Government policies determine the level of support for scientific research, and for science education in our schools, both important elements in meeting the challenges of climate change. Only government can shape a foreign policy that encourages and promotes international cooperation in addressing global problems, including trade policies that set emissions reductions as a precondition of international commerce. And unless governments are willing to provide more educational opportunities for women, and address the cultural and religious taboos that encumber family planning in many places, little progress will be made in slowing population growth.

Many governments and institutions, however, are not agents of change. Instead governments often act only as custodians of stability, and strive to protect the status quo. That is the very definition of inertia. Governmental and institutional inertia, however, fundamentally derive from personal inertia. If we as individuals do not strive for new directions, our institutions will simply carry us in the direction we are headed—toward dangerous irreversible climate change. Our voices need to be aggregated in many settings—schools, universities, religious congregations, labor halls, civic service organizations, investment clubs, corporate shareholder meetings—anywhere and everywhere we can shape public debate. Government offi cials everywhere, whether elected or not, must hear that people want and need a new course—because without that message, little will happen.

There is a Native American proverb that says we did not inherit Earth from our ancestors, but have only borrowed it from our children. Will we selfishly repay our children with a degraded planet devoid of ice, with seawater washing over our great coastal cities? Or will we pass on a planet that has been rescued from that fate by its people—the same people who inadvertently initiated climate change, but who also recognized their responsibilities to reverse it before the worst of consequences had drowned their shorelines?

Climate change is an intergenerational problem, centuries in the making, yet many people around the world do not even understand that there is a problem, much less that it is rapidly reaching levels of serious consequence.
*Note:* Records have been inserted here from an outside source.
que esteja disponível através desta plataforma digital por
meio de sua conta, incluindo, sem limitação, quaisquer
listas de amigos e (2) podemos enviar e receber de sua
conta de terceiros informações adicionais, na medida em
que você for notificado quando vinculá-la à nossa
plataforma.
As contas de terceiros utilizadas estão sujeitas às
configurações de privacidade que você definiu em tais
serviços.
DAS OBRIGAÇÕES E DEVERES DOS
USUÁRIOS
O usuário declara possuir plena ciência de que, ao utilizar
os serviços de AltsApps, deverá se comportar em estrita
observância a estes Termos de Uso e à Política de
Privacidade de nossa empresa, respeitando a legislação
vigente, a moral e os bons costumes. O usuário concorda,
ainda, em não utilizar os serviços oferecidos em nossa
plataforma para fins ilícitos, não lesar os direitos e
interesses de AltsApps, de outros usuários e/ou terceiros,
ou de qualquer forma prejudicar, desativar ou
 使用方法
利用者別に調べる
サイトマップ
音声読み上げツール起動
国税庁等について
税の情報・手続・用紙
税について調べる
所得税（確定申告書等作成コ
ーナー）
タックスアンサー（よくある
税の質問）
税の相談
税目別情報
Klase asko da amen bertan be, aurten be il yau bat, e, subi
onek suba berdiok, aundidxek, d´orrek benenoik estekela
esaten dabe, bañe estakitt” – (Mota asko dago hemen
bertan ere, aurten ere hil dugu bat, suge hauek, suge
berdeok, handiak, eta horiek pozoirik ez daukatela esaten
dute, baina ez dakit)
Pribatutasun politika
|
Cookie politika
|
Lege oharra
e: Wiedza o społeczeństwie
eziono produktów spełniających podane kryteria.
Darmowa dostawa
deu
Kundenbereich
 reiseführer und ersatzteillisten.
They do not see the growing momentum of the climate system carrying us to unavoidable consequences, a momentum that without mitigation will make even more severe changes irreversible. People in all walks of life and in all regions of the world need a wakeup call, before rising seas lap at their doorsteps.

The world needs to chart a bold course into a new sea of sustainability. Whether Americans like it or not, the United States must provide a clear compass for the global family of nations, through direct and proactive leadership. While it is true that the problems of climate change are not solely American-made, it is also true that there will be no effective solutions without our full engagement. Much of the world is waiting to see what we do, and we must respond boldly, confidently, and quickly. Winston Churchill described a pessimist as a person who “sees difficulty in every opportunity,” and an optimist as one who “sees opportunity in every difficulty.” While our journey to the future will surely encounter some turbulent seas, we—like Magellan and Columbus centuries earlier—must never lose sight of the fact that we are sailing out onto a sea of unbounded opportunity. Let us all be Churchillian optimists in recognizing opportunity, and at the same time pragmatic realists in addressing the difficulties we will encounter along the way.

We have our work cut out for us. Carpamus diem!—Let us seize the opportunity!